Anda di halaman 1dari 2

RESUME HUKUM PIDANA LANJUTAN

TURUT MELAKUKAN (MEDEPLEGEN)

Turut melakukan adalah bentuk kedua dari penyertaan. MvT mengemukakan bahwa
orang yang turut melakukan adalah orang yang dengan sengaja turut berbuat dalam
melakukan sebuah delik. Medeplegen juga diterjemahkan sebagai mereka yang bersama-sama
orang lain melakukan suatu tindakan.

Para pelaku atau pelaku-pelaku peserta dipidana sebagai petindak. Pemakaian istilah
pelaku atau pelaku peserta (medepleger) sebenarnya hanyalah masalah: dari sudut siapa
istilah itu digunakan. Artinya dalam hal P dan Q bersama-sama melakukan suatu tindakan
pidana, seandainya P disebut sebagai pelaku maka Q adalah pelaku peserta dan jika Q disebut
sebagai pelaku maka P adalah pelaku peserta. Hal yang diutamakan terakhir (Q sebagai
pelaku dan seterusnya) jika diikuti uraian dari NOYON adalah kurang tepat. Namun pada
umumnya diilihat dari sudut syarat yang harus dipenuhi oleh mereka yang turut serta
melakukan, pengertian tersebut adalah memadai.
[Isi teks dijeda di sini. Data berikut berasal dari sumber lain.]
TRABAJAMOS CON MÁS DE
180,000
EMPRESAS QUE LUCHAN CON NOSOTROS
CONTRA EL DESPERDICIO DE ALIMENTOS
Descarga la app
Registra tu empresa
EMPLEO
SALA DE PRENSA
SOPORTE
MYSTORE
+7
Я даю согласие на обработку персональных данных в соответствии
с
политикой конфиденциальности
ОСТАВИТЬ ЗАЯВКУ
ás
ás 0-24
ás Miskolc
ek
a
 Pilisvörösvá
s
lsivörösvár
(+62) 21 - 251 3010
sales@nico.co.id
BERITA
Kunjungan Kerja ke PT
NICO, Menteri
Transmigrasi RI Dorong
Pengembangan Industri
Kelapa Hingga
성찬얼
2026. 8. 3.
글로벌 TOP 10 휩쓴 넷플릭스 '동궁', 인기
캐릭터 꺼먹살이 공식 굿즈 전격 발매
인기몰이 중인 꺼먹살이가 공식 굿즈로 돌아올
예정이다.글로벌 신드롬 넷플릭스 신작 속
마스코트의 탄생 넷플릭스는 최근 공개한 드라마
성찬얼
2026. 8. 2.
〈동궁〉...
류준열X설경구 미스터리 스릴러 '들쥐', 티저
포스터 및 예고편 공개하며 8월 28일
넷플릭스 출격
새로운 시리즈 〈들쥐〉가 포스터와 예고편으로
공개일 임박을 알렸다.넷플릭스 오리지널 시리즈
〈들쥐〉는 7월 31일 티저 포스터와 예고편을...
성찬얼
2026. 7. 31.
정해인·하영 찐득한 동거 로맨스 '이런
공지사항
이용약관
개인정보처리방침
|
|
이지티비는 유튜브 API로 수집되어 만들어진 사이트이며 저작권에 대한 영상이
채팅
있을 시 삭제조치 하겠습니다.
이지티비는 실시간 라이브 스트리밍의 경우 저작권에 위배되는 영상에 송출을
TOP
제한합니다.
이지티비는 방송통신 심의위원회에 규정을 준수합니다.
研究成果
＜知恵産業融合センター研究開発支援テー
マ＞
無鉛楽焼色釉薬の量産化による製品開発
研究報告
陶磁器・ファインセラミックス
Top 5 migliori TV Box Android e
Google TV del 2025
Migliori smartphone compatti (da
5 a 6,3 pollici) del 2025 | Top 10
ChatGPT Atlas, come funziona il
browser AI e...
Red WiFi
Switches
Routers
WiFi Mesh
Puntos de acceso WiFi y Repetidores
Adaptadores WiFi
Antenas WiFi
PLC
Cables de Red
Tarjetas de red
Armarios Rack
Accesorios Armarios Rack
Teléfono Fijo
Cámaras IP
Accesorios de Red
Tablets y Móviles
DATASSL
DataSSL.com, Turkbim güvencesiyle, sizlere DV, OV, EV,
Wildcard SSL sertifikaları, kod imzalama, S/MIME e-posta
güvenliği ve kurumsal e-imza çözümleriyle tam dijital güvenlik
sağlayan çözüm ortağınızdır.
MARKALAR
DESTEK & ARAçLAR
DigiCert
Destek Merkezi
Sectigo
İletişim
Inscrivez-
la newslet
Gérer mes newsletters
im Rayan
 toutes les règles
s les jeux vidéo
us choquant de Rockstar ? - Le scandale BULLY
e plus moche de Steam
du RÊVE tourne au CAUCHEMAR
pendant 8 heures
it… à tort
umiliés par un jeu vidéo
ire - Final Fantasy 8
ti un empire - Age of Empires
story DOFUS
Dalam bentuk penyertaan ini terutama banyak dipersoalkan apakah tiap pelaku dan
pelaku-peserta harus memenuhi semua unsur-unsur tindak pidana sebagaimana
dipersyaratkan bagi seorang petindak. Dibawah ini akan diuraikan pendapat dari NOYON
sebagai berikut:

NOYON, berpendapat bahwa pengertian turut serta melakukan (medeplegen) harus


diperbedakan dengan istilah petindak-petindak peserta (mededader). Pendapat ini didasarkan
pada pasal 284 yang berbunyi: Diancam dengan pidana penjara paling lama sembilan bulan,

1. a. Seorang pria yang telah kawin melakukan perzinahan, (pada hal diketahuinya
bahwa pasal 27 BW berlaku baginya).

b. Seorang wanita yang telah kawin melakukan perzinahan.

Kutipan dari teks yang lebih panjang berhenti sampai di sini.